_Your instructions_. Continue the passage on mobile ad hoc network protocols, picking up directly after its final sentence.

Wireless networks are often very lightly used. Some wireless networks, most notably sensor networks, are also energy-constrained - that is, the period of time during which the network is operational depends on battery lifetime. We have designed and simulated a novel design for a mobile ad hoc network with a low offered load (of approximately 1% average loading) that uses dramatically less (often 300 times or 99.7% less) power than industry standard protocols and yet achieves higher delivery reliability, handles substantially greater node densities, supports mobility, and has the ability to perform well even under high offered loads. Several innovations were required to achieve this efficiency, most notably the design of a dual-radio transceiver and careful redesign of the protocol stack (physical, media access, routing and transport protocols) to make effective use of the power of the radio transceivers.

Optimizing parameters of a mobile ad hoc network protocol with a genetic algorithm

Mobile ad hoc networks are typically designed and evaluated in generic simulation environments. However the real conditions in which these networks are deployed can be quite different in terms of RF attentution, topology, and traffic load. Furthermore, specific situations often have a need for a network that is optimized along certain characteristics such as delay, energy or overhead. In response to the variety of conditions and requirements, ad hoc networking protocols are often designed with many modifiable parameters. However, there is currently no methodical way for choosing values for the parameters other than intuition and broad experience. In this paper we investigate the use of genetic algorithms for automated selection of parameters in an ad hoc networking system. We provide experimental results demonstrating that the genetic algorithm can optimize for different classes of operating conditions. We also compare our genetic algorithm optimization against hand-tuning in a complex, realistic scenario and show how the genetic algorithm provides better performance.

_Data section_.
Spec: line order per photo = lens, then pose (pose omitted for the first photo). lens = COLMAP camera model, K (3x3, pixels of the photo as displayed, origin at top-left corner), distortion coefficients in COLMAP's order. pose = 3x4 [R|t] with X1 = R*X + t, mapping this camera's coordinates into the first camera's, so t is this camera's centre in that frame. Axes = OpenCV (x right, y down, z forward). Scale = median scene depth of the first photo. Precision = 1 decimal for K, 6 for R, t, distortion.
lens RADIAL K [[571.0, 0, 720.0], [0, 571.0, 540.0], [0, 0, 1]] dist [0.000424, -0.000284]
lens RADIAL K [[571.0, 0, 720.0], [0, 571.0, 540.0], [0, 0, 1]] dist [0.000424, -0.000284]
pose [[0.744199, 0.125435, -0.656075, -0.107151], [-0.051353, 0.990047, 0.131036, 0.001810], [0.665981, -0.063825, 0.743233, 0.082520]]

_Reply_.
Scalability of Mobile Ad Hoc Networks: Theory vs practice

Over the past decade, the theoretical or asymptotic scalability of Mobile Ad Hoc Networks (MANETs) has been extensively studied. However, the implication of these asymptotic results on finite, brigade-sized networks with reallife assumptions is not well-understood. We present a two-pronged study on the scalability of military networks with assumptions and goals pertinent to such networks: 1) we investigate the traffic distribution characteristics in a typical military network and show that it follows a power law which exhibits very good scaling properties; 2) we introduce the notion of “in practice” scalability and derive an expression for the in-practice scalability of a simple example network. Our study indicates that MANETs may well be adequately scalable in practice even if they are asymptotically unscalable, and that military MANETs may also even be asymptotically scalable by virtue of their traffic characteristics.

An Energy Efficient and Accurate Slot Synchronization Scheme for Wireless Sensor Networks

Existing slotted channel access schemes in wireless networks assume that slot boundaries at all nodes are synchronized. In practice, relative clock drifts among nodes cause slot misalignment over time and can result in catastrophic data loss in such systems. We propose a simple network-wide slot synchronization scheme (Slot-Sync and Slot-Resync) suitable for duty-cycling wireless sensor networks. The proposed scheme attains high accuracy by circumventing dominant sources of error inherent in traditional time synchronization protocols. At moderate duty-cycle frequencies, the proposed scheme also has the unique advantage of eliminating re-synchronization (re-sync) overhead completely, thereby achieving slot re-sync essentially for free. We provide an energy efficient slot guard time and re- sync interval design for the proposed scheme and analyze several spanning tree structures for slot-alignment message propagation. In addition, we derive upper bounds on the synchronization (sync) error for a family of trees. Through simulations, we compare the spanning trees we propose to those used for time sync in literature and show up to 80% reduction in sync error and up to 70% reduction in energy needed for slot-alignment message propagation by choosing appropriate tree structures.